DOCUMENT EXTRACT —
=== Section Start ===

Exhibit 10.2
KEMET CORPORATION
INCENTIVE AWARD AND NON-COMPETITION AGREEMENT
THIS AGREEMENT is made as of December 1, 2014, between KEMET Corporation, a
Delaware corporation (the “Company”), and Charles C. Meeks, Jr. (“Executive”).
In consideration of the mutual covenants contained herein and other good and
valuable consideration, the receipt and sufficiency of which are hereby
acknowledged, the parties hereto agree as follows:
1.Definitions.
(a)    “Cause” means (i) a termination as a result of the willful and continued
failure by Executive for a significant period of time substantially to perform
his duties with the Company (other than any such failure resulting from his
Disability), after a demand for substantial performance is delivered to
Executive in writing by the Chief Executive Officer which specifically
identifies the manner in which the Company asserts that Executive has not
substantially performed his duties, or (ii) the willful engaging by Executive in
gross misconduct materially and demonstrably injurious to the Company or any
intentional violation of any Company policy. No act, or failure to act, on
Executive’s part shall be considered “willful” unless done, or omitted to be
done, by Executive, not in good faith and without reasonable belief that his
action or omission was in the best interest of the Company.

=== Section End ===

EXTRACTED ENTRIES —

=== Section Start ===

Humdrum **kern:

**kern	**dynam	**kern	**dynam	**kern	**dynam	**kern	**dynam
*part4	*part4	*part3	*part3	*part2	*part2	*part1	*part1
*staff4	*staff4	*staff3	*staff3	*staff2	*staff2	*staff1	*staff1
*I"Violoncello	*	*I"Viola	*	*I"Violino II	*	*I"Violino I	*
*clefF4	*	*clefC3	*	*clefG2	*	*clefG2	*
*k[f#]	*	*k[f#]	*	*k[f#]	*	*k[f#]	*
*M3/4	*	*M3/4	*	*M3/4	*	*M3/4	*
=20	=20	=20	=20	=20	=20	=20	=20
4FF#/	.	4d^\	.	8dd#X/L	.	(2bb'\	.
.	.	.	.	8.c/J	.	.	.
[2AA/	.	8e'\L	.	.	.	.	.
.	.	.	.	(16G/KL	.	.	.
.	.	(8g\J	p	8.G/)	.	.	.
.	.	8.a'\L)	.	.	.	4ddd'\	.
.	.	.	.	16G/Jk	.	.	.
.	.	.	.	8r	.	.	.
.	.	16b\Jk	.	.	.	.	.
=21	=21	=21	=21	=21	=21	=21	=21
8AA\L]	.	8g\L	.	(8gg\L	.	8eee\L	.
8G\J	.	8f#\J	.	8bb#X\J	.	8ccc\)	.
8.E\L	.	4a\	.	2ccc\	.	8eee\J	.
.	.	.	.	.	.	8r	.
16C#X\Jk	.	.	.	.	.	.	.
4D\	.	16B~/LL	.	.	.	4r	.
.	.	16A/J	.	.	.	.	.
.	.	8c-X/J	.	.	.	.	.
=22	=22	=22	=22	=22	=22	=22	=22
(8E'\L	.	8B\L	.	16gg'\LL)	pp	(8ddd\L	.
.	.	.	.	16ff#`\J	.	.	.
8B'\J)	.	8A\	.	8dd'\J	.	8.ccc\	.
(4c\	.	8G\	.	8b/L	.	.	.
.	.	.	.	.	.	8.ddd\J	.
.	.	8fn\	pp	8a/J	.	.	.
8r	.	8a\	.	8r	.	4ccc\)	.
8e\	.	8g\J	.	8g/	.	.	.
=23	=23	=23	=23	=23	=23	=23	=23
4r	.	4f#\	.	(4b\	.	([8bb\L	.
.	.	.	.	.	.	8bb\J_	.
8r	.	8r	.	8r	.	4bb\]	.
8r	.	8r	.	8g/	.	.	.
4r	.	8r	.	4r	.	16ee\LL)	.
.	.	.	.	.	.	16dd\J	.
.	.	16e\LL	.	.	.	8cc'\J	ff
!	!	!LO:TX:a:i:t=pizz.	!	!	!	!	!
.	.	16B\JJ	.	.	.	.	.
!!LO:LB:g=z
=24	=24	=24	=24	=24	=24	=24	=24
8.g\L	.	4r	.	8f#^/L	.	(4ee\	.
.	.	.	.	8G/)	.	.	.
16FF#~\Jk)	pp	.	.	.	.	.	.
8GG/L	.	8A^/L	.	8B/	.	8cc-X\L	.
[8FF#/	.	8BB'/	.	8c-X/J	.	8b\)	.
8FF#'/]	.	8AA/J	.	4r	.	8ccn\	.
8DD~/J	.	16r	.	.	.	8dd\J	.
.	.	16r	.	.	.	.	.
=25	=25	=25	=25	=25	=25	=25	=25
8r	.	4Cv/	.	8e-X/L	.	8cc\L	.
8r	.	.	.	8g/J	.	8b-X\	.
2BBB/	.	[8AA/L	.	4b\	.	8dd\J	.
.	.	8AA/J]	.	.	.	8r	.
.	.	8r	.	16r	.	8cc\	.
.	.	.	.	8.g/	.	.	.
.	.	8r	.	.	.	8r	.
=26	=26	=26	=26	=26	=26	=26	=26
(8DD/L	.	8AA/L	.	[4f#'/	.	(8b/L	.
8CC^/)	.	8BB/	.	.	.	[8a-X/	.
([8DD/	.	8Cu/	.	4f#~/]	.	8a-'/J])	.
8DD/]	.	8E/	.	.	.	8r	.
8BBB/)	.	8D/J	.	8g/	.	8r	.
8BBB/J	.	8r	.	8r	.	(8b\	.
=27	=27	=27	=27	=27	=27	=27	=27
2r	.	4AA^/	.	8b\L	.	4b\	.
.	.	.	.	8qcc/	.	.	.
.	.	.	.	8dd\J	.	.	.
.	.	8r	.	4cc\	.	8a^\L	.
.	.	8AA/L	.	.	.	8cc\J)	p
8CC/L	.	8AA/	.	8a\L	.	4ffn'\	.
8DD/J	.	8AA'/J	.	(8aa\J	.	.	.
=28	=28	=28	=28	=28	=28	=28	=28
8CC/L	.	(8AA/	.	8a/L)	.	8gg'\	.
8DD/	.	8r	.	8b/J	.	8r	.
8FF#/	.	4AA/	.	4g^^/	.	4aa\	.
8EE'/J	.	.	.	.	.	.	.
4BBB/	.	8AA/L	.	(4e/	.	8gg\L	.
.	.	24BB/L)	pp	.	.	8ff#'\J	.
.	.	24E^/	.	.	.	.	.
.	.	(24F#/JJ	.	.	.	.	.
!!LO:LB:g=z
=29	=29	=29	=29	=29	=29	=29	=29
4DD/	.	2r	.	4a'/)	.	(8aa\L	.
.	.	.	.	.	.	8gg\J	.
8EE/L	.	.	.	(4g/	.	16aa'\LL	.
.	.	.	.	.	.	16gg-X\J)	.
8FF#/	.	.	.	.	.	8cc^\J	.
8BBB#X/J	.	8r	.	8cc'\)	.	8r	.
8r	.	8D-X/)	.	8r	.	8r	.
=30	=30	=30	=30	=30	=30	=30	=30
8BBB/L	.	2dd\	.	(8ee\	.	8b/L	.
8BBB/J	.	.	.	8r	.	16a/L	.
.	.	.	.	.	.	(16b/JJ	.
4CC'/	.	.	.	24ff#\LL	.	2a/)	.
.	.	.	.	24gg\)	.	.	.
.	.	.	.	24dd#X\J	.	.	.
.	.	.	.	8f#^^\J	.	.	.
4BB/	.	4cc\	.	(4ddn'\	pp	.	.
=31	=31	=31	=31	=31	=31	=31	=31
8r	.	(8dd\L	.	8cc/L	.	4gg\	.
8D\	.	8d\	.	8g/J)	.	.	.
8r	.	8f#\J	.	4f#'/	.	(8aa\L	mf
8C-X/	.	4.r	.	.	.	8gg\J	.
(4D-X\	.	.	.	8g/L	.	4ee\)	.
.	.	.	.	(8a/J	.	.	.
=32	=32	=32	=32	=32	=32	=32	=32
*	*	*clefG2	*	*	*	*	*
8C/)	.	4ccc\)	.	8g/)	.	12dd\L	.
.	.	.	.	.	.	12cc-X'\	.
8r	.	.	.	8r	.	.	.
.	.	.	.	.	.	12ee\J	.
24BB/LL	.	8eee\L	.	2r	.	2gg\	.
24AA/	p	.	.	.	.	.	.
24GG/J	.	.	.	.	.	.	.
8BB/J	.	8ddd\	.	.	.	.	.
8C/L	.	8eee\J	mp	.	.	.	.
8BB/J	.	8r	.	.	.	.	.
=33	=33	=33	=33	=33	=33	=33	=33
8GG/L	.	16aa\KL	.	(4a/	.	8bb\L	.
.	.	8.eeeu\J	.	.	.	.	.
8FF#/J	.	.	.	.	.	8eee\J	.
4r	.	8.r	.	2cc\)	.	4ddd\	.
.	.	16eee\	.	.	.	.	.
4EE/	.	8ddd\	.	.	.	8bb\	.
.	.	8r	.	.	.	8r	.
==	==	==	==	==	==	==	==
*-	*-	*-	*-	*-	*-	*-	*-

=== Section End ===

ACTIONS TO TAKE —
(a) Reproduce the part of the KEMET agreement from "In consideration of" to "1.Definitions.".
(b) List every word that appears inside quotation marks in the KEMET agreement.

ANSWERS GIVEN —
(a)
In consideration of the mutual covenants contained herein and other good and
valuable consideration, the receipt and sufficiency of which are hereby
acknowledged, the parties hereto agree as follows:
1.Definitions.

(b)
Company
Executive
Cause
willful